### Brief
I would like you to return all of the records exactly as they stand.

### Extracted material
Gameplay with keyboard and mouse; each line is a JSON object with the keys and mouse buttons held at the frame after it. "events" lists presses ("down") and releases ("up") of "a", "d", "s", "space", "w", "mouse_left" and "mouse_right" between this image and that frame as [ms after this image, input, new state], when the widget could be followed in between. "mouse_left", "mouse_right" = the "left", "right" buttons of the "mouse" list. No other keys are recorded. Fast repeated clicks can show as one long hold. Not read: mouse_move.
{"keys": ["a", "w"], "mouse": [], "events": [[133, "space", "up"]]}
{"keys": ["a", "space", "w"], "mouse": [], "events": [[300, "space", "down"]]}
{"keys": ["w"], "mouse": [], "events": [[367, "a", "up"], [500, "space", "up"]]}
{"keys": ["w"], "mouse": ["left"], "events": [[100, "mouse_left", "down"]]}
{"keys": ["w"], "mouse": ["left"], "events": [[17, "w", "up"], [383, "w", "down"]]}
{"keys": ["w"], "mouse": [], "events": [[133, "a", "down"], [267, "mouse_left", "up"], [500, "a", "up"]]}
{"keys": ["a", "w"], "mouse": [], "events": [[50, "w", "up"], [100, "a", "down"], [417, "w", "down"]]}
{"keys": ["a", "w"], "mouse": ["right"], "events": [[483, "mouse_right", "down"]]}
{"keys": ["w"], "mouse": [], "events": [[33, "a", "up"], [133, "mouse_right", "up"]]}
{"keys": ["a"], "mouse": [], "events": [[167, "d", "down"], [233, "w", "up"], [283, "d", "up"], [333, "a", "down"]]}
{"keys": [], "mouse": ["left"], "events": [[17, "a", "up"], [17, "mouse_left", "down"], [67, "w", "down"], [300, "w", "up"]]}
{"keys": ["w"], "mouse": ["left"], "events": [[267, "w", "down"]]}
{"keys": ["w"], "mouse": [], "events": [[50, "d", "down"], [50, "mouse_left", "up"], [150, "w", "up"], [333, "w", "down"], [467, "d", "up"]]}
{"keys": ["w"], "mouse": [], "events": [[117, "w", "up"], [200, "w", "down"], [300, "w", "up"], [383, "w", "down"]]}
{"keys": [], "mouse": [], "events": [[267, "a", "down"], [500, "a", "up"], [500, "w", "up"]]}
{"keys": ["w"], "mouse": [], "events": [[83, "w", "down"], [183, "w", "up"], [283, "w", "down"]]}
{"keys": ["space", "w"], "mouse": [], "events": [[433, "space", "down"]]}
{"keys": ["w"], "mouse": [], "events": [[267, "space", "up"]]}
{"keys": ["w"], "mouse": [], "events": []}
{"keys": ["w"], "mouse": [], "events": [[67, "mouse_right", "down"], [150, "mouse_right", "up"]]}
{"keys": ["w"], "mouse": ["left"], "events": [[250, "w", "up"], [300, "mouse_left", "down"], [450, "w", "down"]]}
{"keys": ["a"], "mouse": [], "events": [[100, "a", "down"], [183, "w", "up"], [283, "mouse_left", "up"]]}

### Written answer
Gameplay with keyboard and mouse; each line is a JSON object with the keys and mouse buttons held at the frame after it. "events" lists presses ("down") and releases ("up") of "a", "d", "s", "space", "w", "mouse_left" and "mouse_right" between this image and that frame as [ms after this image, input, new state], when the widget could be followed in between. "mouse_left", "mouse_right" = the "left", "right" buttons of the "mouse" list. No other keys are recorded. Fast repeated clicks can show as one long hold. Not read: mouse_move.
{"keys": ["a", "w"], "mouse": [], "events": [[133, "space", "up"]]}
{"keys": ["a", "space", "w"], "mouse": [], "events": [[300, "space", "down"]]}
{"keys": ["w"], "mouse": [], "events": [[367, "a", "up"], [500, "space", "up"]]}
{"keys": ["w"], "mouse": ["left"], "events": [[100, "mouse_left", "down"]]}
{"keys": ["w"], "mouse": ["left"], "events": [[17, "w", "up"], [383, "w", "down"]]}
{"keys": ["w"], "mouse": [], "events": [[133, "a", "down"], [267, "mouse_left", "up"], [500, "a", "up"]]}
{"keys": ["a", "w"], "mouse": [], "events": [[50, "w", "up"], [100, "a", "down"], [417, "w", "down"]]}
{"keys": ["a", "w"], "mouse": ["right"], "events": [[483, "mouse_right", "down"]]}
{"keys": ["w"], "mouse": [], "events": [[33, "a", "up"], [133, "mouse_right", "up"]]}
{"keys": ["a"], "mouse": [], "events": [[167, "d", "down"], [233, "w", "up"], [283, "d", "up"], [333, "a", "down"]]}
{"keys": [], "mouse": ["left"], "events": [[17, "a", "up"], [17, "mouse_left", "down"], [67, "w", "down"], [300, "w", "up"]]}
{"keys": ["w"], "mouse": ["left"], "events": [[267, "w", "down"]]}
{"keys": ["w"], "mouse": [], "events": [[50, "d", "down"], [50, "mouse_left", "up"], [150, "w", "up"], [333, "w", "down"], [467, "d", "up"]]}
{"keys": ["w"], "mouse": [], "events": [[117, "w", "up"], [200, "w", "down"], [300, "w", "up"], [383, "w", "down"]]}
{"keys": [], "mouse": [], "events": [[267, "a", "down"], [500, "a", "up"], [500, "w", "up"]]}
{"keys": ["w"], "mouse": [], "events": [[83, "w", "down"], [183, "w", "up"], [283, "w", "down"]]}
{"keys": ["space", "w"], "mouse": [], "events": [[433, "space", "down"]]}
{"keys": ["w"], "mouse": [], "events": [[267, "space", "up"]]}
{"keys": ["w"], "mouse": [], "events": []}
{"keys": ["w"], "mouse": [], "events": [[67, "mouse_right", "down"], [150, "mouse_right", "up"]]}
{"keys": ["w"], "mouse": ["left"], "events": [[250, "w", "up"], [300, "mouse_left", "down"], [450, "w", "down"]]}
{"keys": ["a"], "mouse": [], "events": [[100, "a", "down"], [183, "w", "up"], [283, "mouse_left", "up"]]}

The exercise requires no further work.